No alle bottiglie d’acqua? Le ragioni dell’Università del Vermont

Cresce, con la recente adesione dell’Università del Vermont, il numero di atenei statunitensi in cui gli studenti non potranno acquistare, oltre alle sigarette, le bottigliette d’acqua.

Tale iniziativa è figlia di un triplice obbiettivo: ridurre il numero di plastica utilizzata, il cui smaltimento, secondo le ultime statistiche degli ambientalisti “Food & Water” è soltanto del 25%; promuovere l’acqua dei rubinetti pubblici sensibilizzando, allo stesso tempo, i ragazzi sull’arduo tema dei rifiuti.

Niles Barnes, coordinatore della campagna contro l’acqua in bottiglia per dell’ associazione Advancement of Sustainability in Higher Education che ha sede in Colorado, annuncia che le settantacinque fontane presenti nel campus verranno tramutate in stazioni di “ricarica” della propria bottiglietta personale di acciaio che verrà venduta al prezzo simbolico di un dollaro. Si prevede, quindi, un risparmio sia per l’ambiente che per gli studenti stessi.

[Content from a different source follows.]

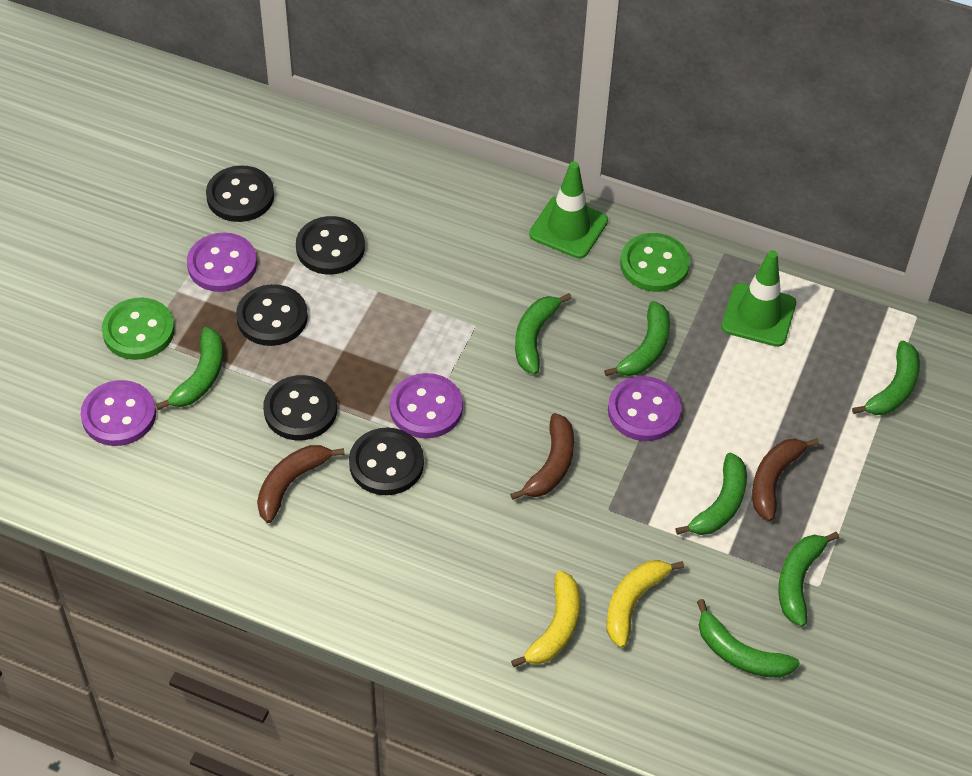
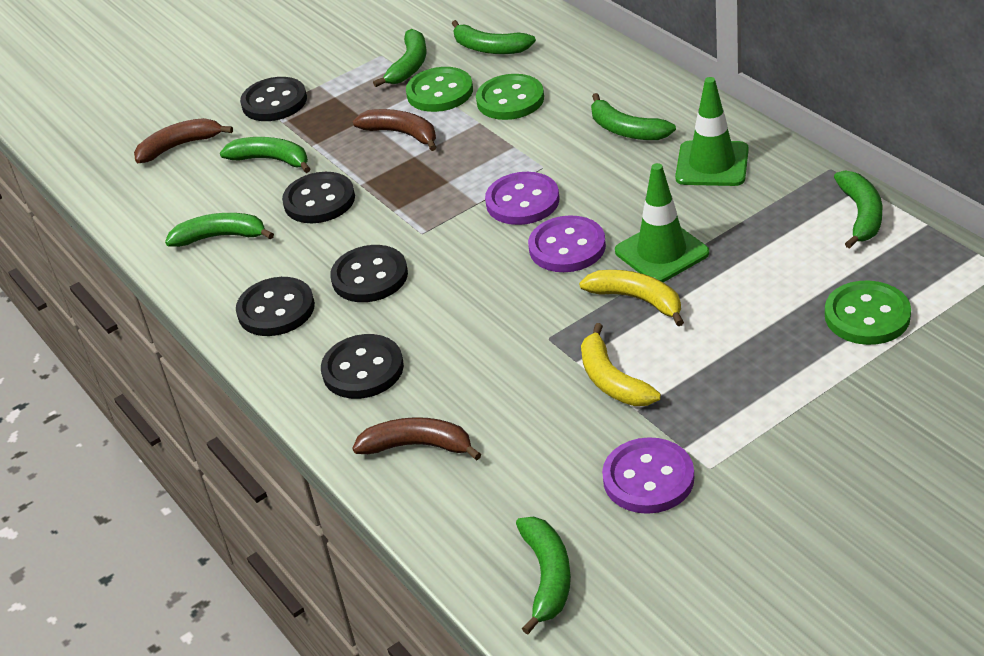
green button: 2 -> 3
purple button: 4 -> 3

Contrari, ovviamente, le associazioni internazionali di fabbricatori di acqua in bottiglia, i quali sconsigliano tale operazione che potrebbe, per effetto boomerang, spingere i ragazzi verso le bevande gasate e zuccherate, oltre a non migliorare la situazione ecologica.

Chris Hogan, infatti, portavoce di questo gruppo, tende a precisare come le bottiglie d’acqua non costituiscano che lo 0,33 per cento dei rifiuti americani e la diminuzione della produzione metterebbe, quindi, soltanto a rischio molti posti di lavoro. Il divieto dell’Università del Vermont, che conta circa 11.500 studenti universitari, entrerà in vigore nel gennaio 2013, mettendo al bando le circa 200 mila bottigliette vendute ogni anno.